Your assignment
Below are records to write out exactly; drop the pictures when you do.

Stored data entries:

Segment Open

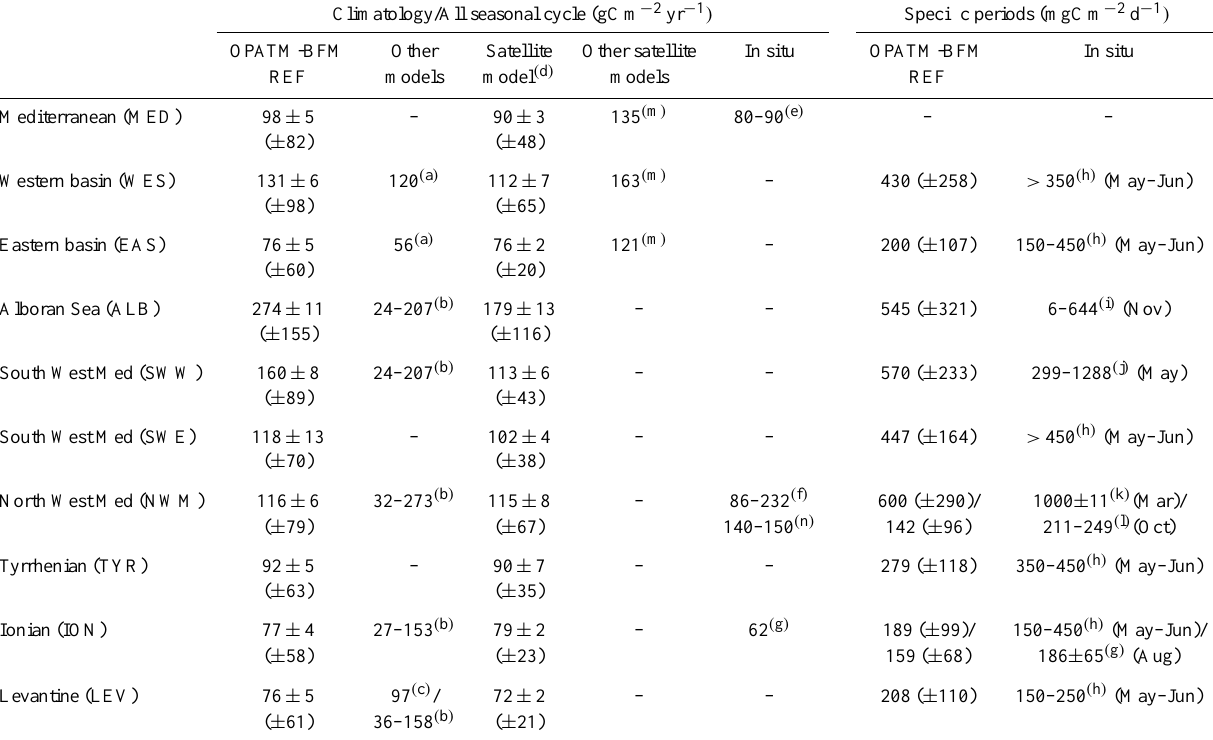
Table 1. Regional averages of net primary production presented as annual value and for shorter specific period selected on the basis of data availability. Data indicate typical mean and (for climatology only) related inter-annual variability, computed as mean and standard deviations of the six annual mean values, respectively. The average of the six standard deviations is reported in parentheses as the typical intra-period variability. References: (a) Crispi et al. (2002), (b) Allen et al. (2002), (c) Napolitano et al. (2000), (d) Colella (2006), (e) Sournia (1973), (f) Marty and Chiaverini (2002), (g) Boldrin et al. (2002), (h) Moutin and Raimbault (2002), (i) Mac´ıas et al. (2009), (j) Lohrenz et al. (2003), (k) Moran and Estrada (2001), (l) Granata et al. (2004), (m) Bosc et al. (2004), (n) Conan et al.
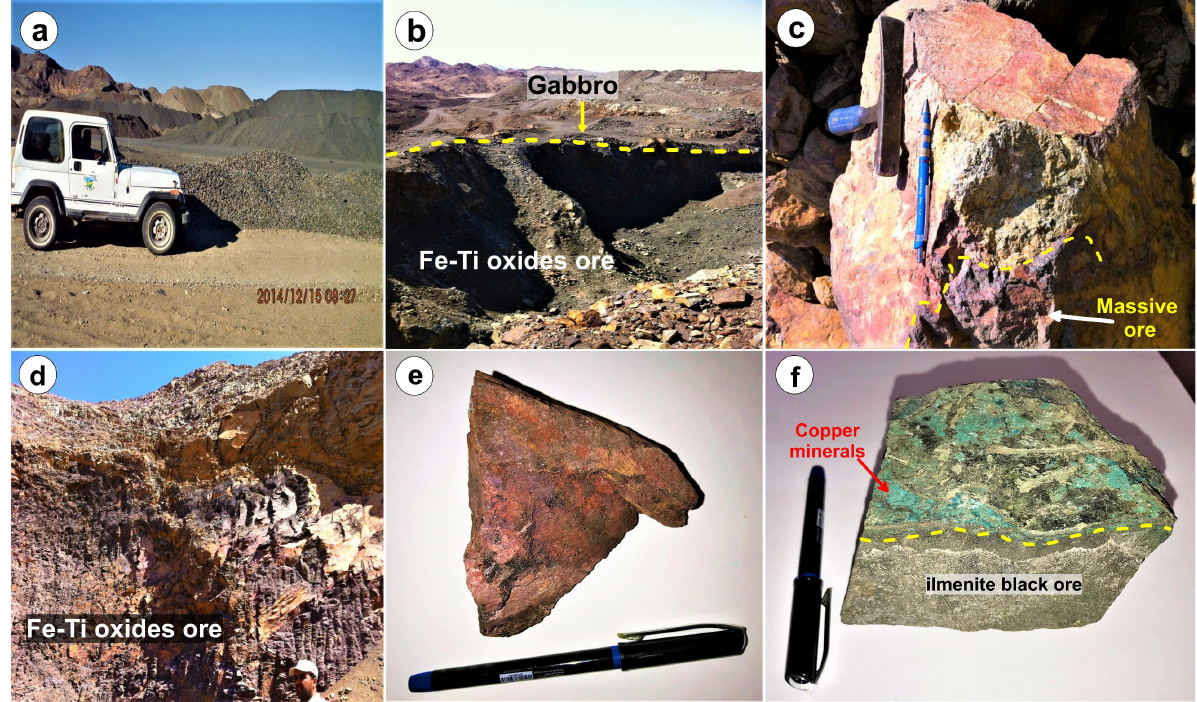
Figure 4. Field relationships between the Fe-Ti oxides bodies and their host rocks. ( a ) Abu Ghalaga mine. ( b ) Black (fresh) ore and red (oxidized) ore hosted in the gabbroic rocks. ( c ) Massive ore. ( d ) and ( e ) Black (fresh) ore and red (oxidized) ore. ( f ) Green copper mineral staining along the boundaries of ilmenite ore.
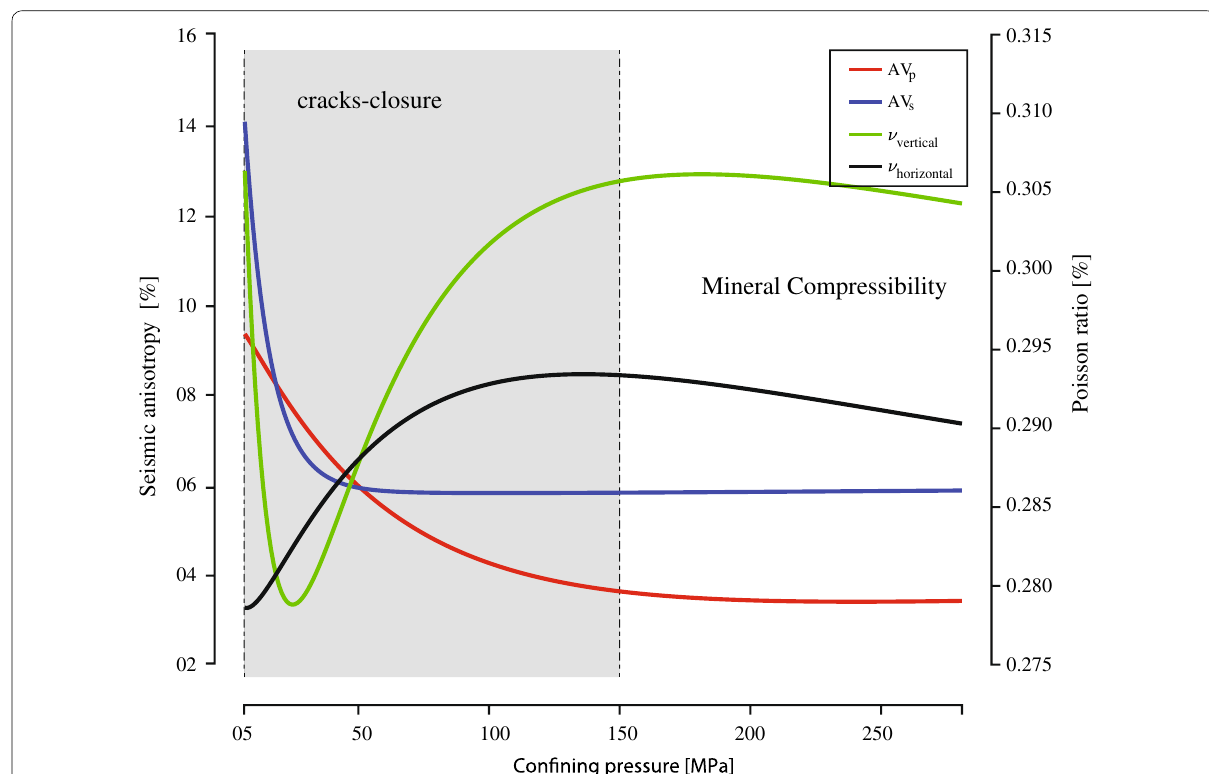
Fig. 9 Example of seismic velocity anisotropy and Poisson’s ratio as a function of confining pressure up to 300 MPa. The curves are inter- and extrapolated from laboratory measurements using the equation of Wepfer and Christensen (1991). The plot is split into two areas, on the basis of the linearity of the curves. The low-pressure zone, where the curves are non-linear, represents the pressure interval where the seismic behavior is dominating by crack and pore closures (e.g., Birch 1960). It shows an abrupt decrease due to the closure of the aligned microcracks which reinforce the anisotropy induced by the lattice-preferred orientation (LPO) of anisotropic minerals (sample: HU24). Above 150 MPa, the curves become linear; the elastic behavior of the rocks is determined by the elastic moduli of the rock-forming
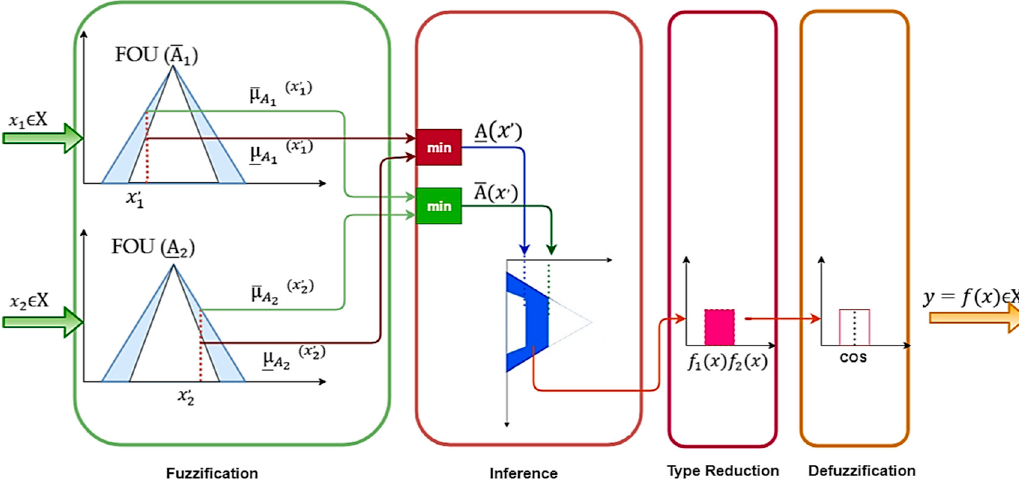
Figure 8. Structure of a type-2 fuzzy logic system.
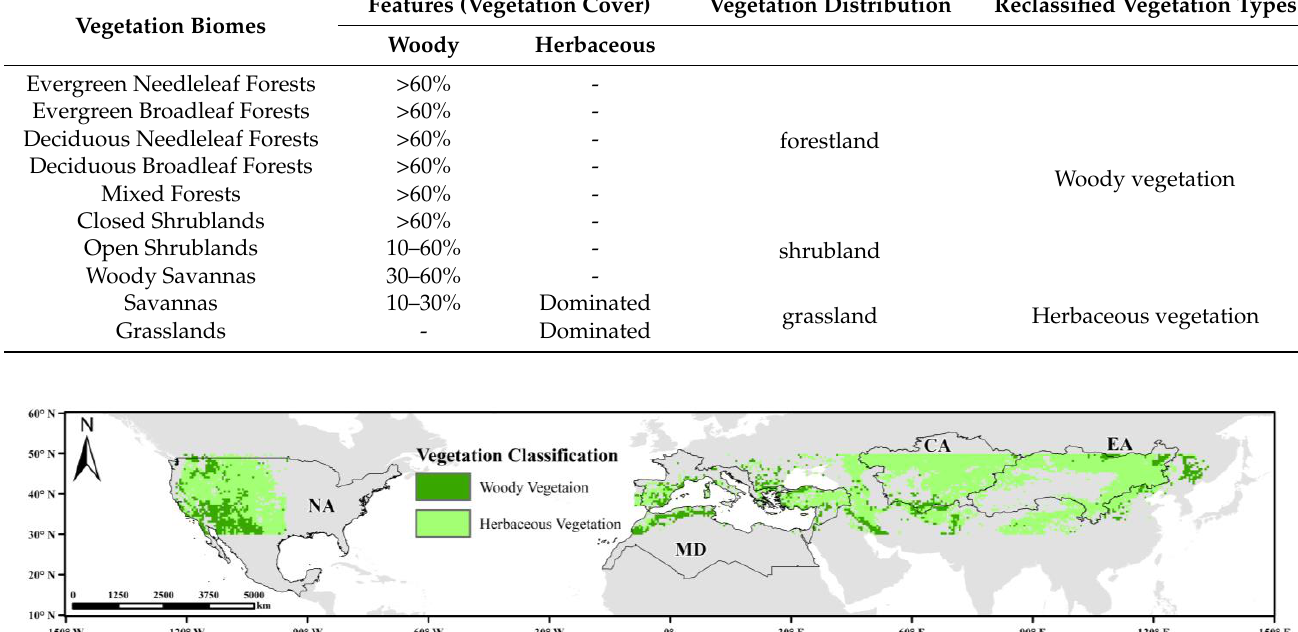
Table A1. Vegetation classification in the study area.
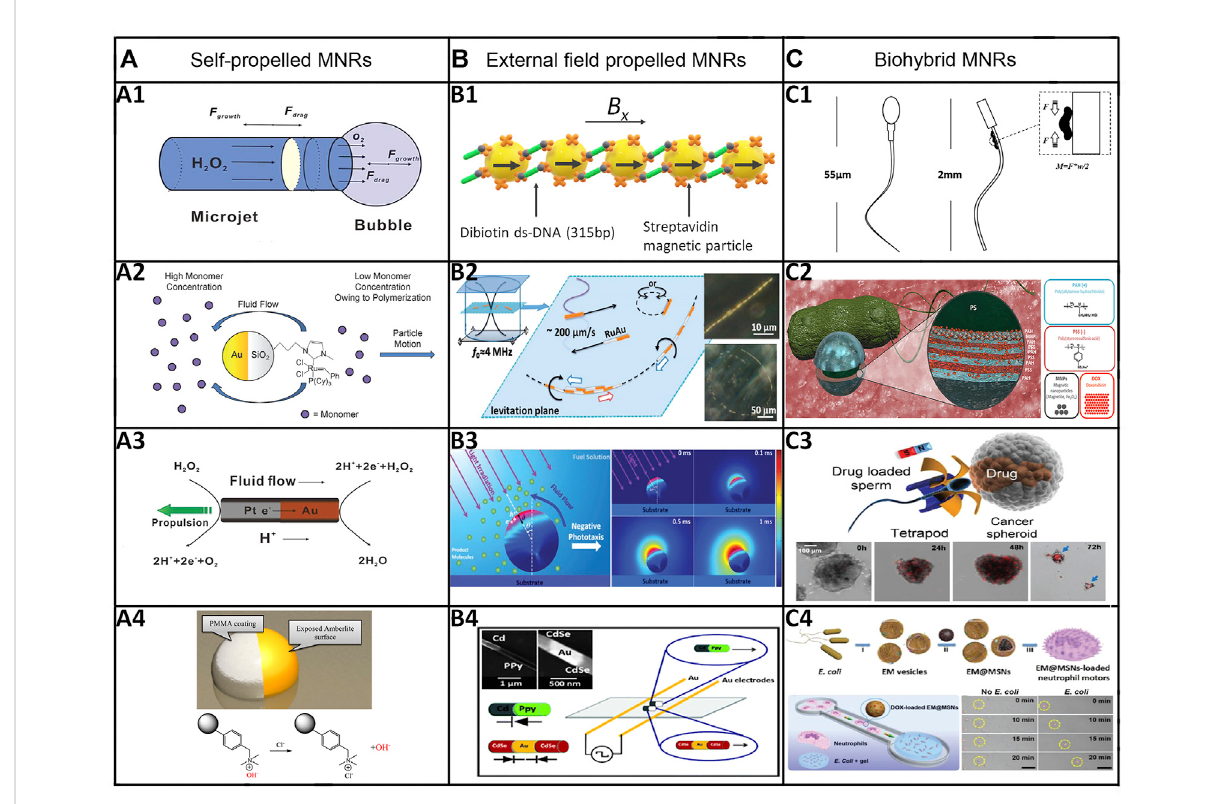
FIGURE 2 Categories and representative examples of MNRs. (A) Chemically-powered MNRs. (A1) Bubble propulsion: tubular catalytic microrobot propelled by O 2 -bubble ejection in an aqueous H 2 O 2 solution. (Manjare et al., 2013) Copyright 2013. Reproduced with permission from American ChemicalSociety.(A2)Self-diffusiophoresis:polymerization-poweredmicrorobot.(Pavlicketal.,2011)Copyright2011.Reproducedwithpermission from John Wiley and Sons. (A3) Self-electrophoresis: Au ‒ Pt bimetallic nanorod propelled by a self-electrophoresis mechanism in an aqueous H 2 O 2 solution (Paxton et al., 2004). Copyright 2004. Reproduced with permission from American Chemical Society. (A4) Surface tension gradient: autonomous motors powered by the rapid depolymerization reaction of poly (2-ethyl cyanoacrylate) (PECA). (Zhang et al., 2013) Copyright 2013. Reproduced with permission from American Chemical Society. (B) External- fi eld-powered MNRs. (B1) Magnetic fi eld: magnetic fi eld propelled micromotor (Dreyfus et al., 2005). (B2) Ultrasound: metallic micro-rods propelled by ultrasound. (Wang et al., 2012) Copyright 2012. Reproduced with permission from American Chemical Society. (B3) Light: an isotropic TiO 2 microrobot powered by UV light. (Chen et al., 2017) Copyright 2017. Reproduced with permission from John Wiley and Sons. (B4) Electric fi eld: rod-like nanorobots powered by an electric fi eld. (Calvo-Marzal et al., 2010) Copyright 2010. Reproduced with permission from The Royal Society of Chemistry. (C) Biohybrid MNRs. (C1) Muscle cells: a muscle-cell- driven hybrid microrobot (Williams et al., 2014) (C2) Bacteria: bacteria-driven microswimmers based on polyelectrolyte multilayer (PEM) magnetic nanoparticles attached to an E. coli MG1655 bacterium. (Park et al., 2017) Copyright 2017. Reproduced with permission from American Chemical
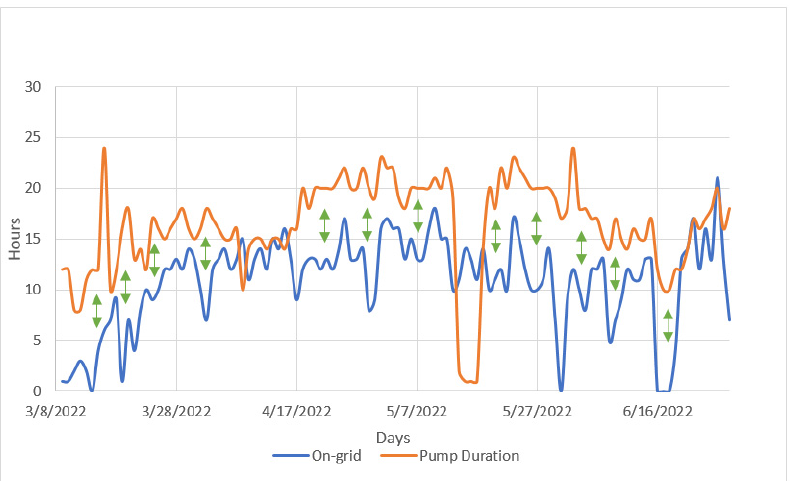
Figure 9. On-grid electricity supply and running time of water pumps in hours per day. Green arrows signify the energy gap covered by renewable energy due to national grid outages. Source: Authors.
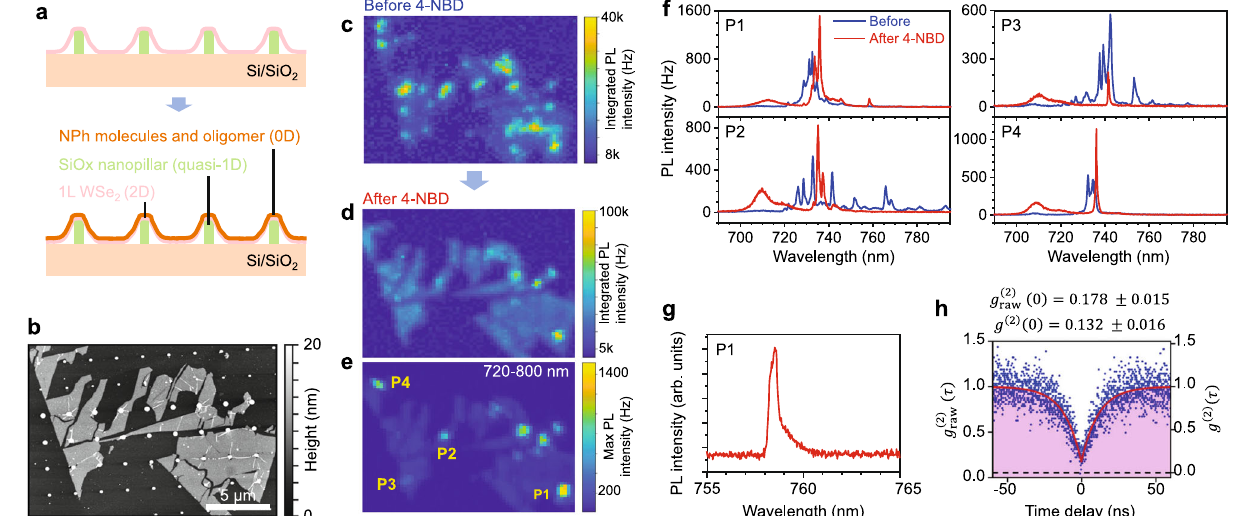
Fig. 3 | Chemomechanically modi fi ed emitters on a nanopillar array. a Schematic of the mixed-dimensionalheterostructures consisting of consisting of nitrophenyl (NPh) oligomers (0D), nanopillars (quasi-1D), and 1L WSe 2 (2D) that alsohostthequantumemitter(0D). b Atomicforcemicroscopy(AFM)imageofa1L WSe 2 fl akeonananopillararrayafter4-nitrobenzenediazonium(4-NBD)treatment. c Low-temperature ( T =1.7K) photoluminescence (PL) map of integrated intensity oftheas-transferred fl akebeforethe4-NBDtreatment. d , e PLmapsafterthe4-NBD treatment, showing ( d ) integrated intensity over the measured spectral range and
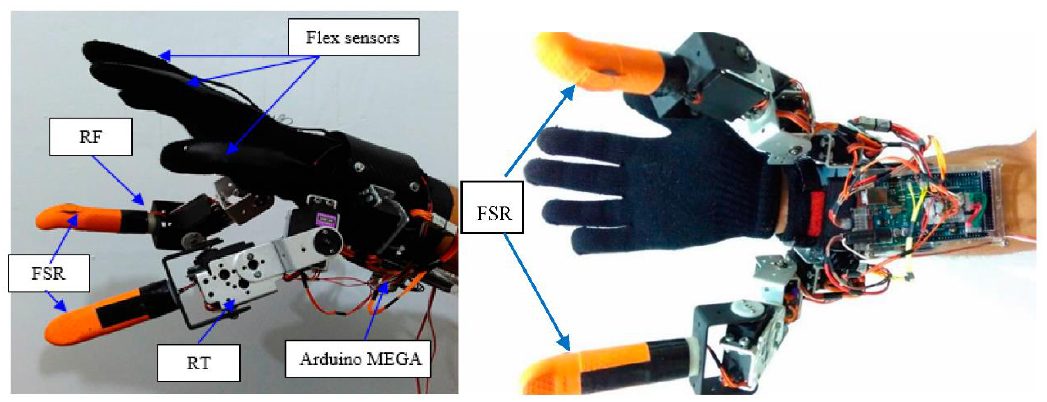
Figure 2. Developed extra robotic fingers for assisting bimanual task.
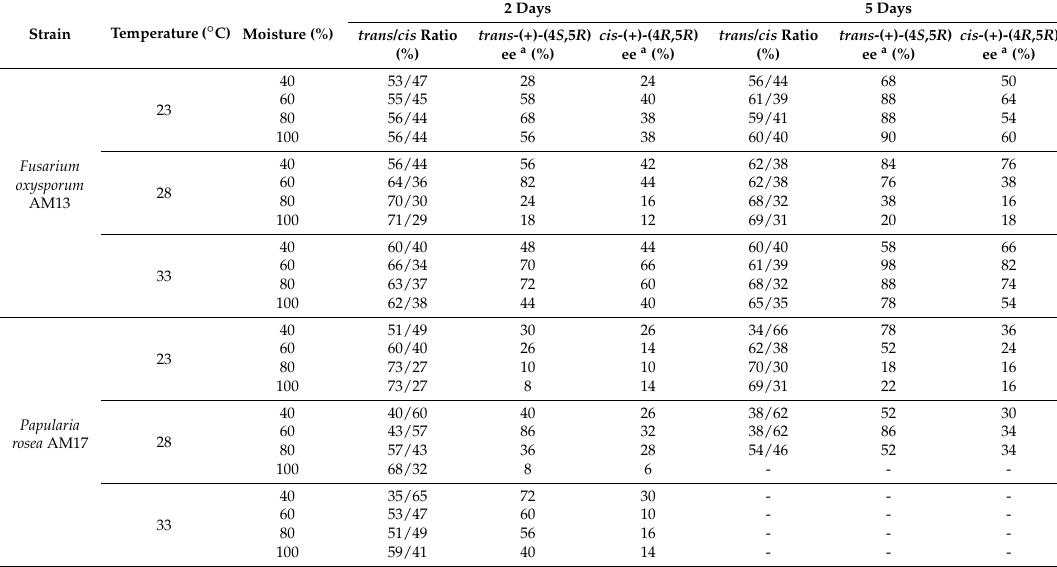
Table 2. Effect of temperature and moisture content on biotransformation of diastereoisomeric mixture of whisky lactone (in % according to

Segment Closed

Result
Table 1. Regional averages of net primary production presented as annual value and for shorter specific period selected on the basis of data availability. Data indicate typical mean and (for climatology only) related inter-annual variability, computed as mean and standard deviations of the six annual mean values, respectively. The average of the six standard deviations is reported in parentheses as the typical intra-period variability. References: (a) Crispi et al. (2002), (b) Allen et al. (2002), (c) Napolitano et al. (2000), (d) Colella (2006), (e) Sournia (1973), (f) Marty and Chiaverini (2002), (g) Boldrin et al. (2002), (h) Moutin and Raimbault (2002), (i) Mac´ıas et al. (2009), (j) Lohrenz et al. (2003), (k) Moran and Estrada (2001), (l) Granata et al. (2004), (m) Bosc et al. (2004), (n) Conan et al.
Figure 4. Field relationships between the Fe-Ti oxides bodies and their host rocks. ( a ) Abu Ghalaga mine. ( b ) Black (fresh) ore and red (oxidized) ore hosted in the gabbroic rocks. ( c ) Massive ore. ( d ) and ( e ) Black (fresh) ore and red (oxidized) ore. ( f ) Green copper mineral staining along the boundaries of ilmenite ore.
Fig. 9 Example of seismic velocity anisotropy and Poisson’s ratio as a function of confining pressure up to 300 MPa. The curves are inter- and extrapolated from laboratory measurements using the equation of Wepfer and Christensen (1991). The plot is split into two areas, on the basis of the linearity of the curves. The low-pressure zone, where the curves are non-linear, represents the pressure interval where the seismic behavior is dominating by crack and pore closures (e.g., Birch 1960). It shows an abrupt decrease due to the closure of the aligned microcracks which reinforce the anisotropy induced by the lattice-preferred orientation (LPO) of anisotropic minerals (sample: HU24). Above 150 MPa, the curves become linear; the elastic behavior of the rocks is determined by the elastic moduli of the rock-forming
Figure 8. Structure of a type-2 fuzzy logic system.
Table A1. Vegetation classification in the study area.
FIGURE 2 Categories and representative examples of MNRs. (A) Chemically-powered MNRs. (A1) Bubble propulsion: tubular catalytic microrobot propelled by O 2 -bubble ejection in an aqueous H 2 O 2 solution. (Manjare et al., 2013) Copyright 2013. Reproduced with permission from American ChemicalSociety.(A2)Self-diffusiophoresis:polymerization-poweredmicrorobot.(Pavlicketal.,2011)Copyright2011.Reproducedwithpermission from John Wiley and Sons. (A3) Self-electrophoresis: Au ‒ Pt bimetallic nanorod propelled by a self-electrophoresis mechanism in an aqueous H 2 O 2 solution (Paxton et al., 2004). Copyright 2004. Reproduced with permission from American Chemical Society. (A4) Surface tension gradient: autonomous motors powered by the rapid depolymerization reaction of poly (2-ethyl cyanoacrylate) (PECA). (Zhang et al., 2013) Copyright 2013. Reproduced with permission from American Chemical Society. (B) External- fi eld-powered MNRs. (B1) Magnetic fi eld: magnetic fi eld propelled micromotor (Dreyfus et al., 2005). (B2) Ultrasound: metallic micro-rods propelled by ultrasound. (Wang et al., 2012) Copyright 2012. Reproduced with permission from American Chemical Society. (B3) Light: an isotropic TiO 2 microrobot powered by UV light. (Chen et al., 2017) Copyright 2017. Reproduced with permission from John Wiley and Sons. (B4) Electric fi eld: rod-like nanorobots powered by an electric fi eld. (Calvo-Marzal et al., 2010) Copyright 2010. Reproduced with permission from The Royal Society of Chemistry. (C) Biohybrid MNRs. (C1) Muscle cells: a muscle-cell- driven hybrid microrobot (Williams et al., 2014) (C2) Bacteria: bacteria-driven microswimmers based on polyelectrolyte multilayer (PEM) magnetic nanoparticles attached to an E. coli MG1655 bacterium. (Park et al., 2017) Copyright 2017. Reproduced with permission from American Chemical
Figure 9. On-grid electricity supply and running time of water pumps in hours per day. Green arrows signify the energy gap covered by renewable energy due to national grid outages. Source: Authors.
Fig. 3 | Chemomechanically modi fi ed emitters on a nanopillar array. a Schematic of the mixed-dimensionalheterostructures consisting of consisting of nitrophenyl (NPh) oligomers (0D), nanopillars (quasi-1D), and 1L WSe 2 (2D) that alsohostthequantumemitter(0D). b Atomicforcemicroscopy(AFM)imageofa1L WSe 2 fl akeonananopillararrayafter4-nitrobenzenediazonium(4-NBD)treatment. c Low-temperature ( T =1.7K) photoluminescence (PL) map of integrated intensity oftheas-transferred fl akebeforethe4-NBDtreatment. d , e PLmapsafterthe4-NBD treatment, showing ( d ) integrated intensity over the measured spectral range and
Figure 2. Developed extra robotic fingers for assisting bimanual task.
Table 2. Effect of temperature and moisture content on biotransformation of diastereoisomeric mixture of whisky lactone (in % according to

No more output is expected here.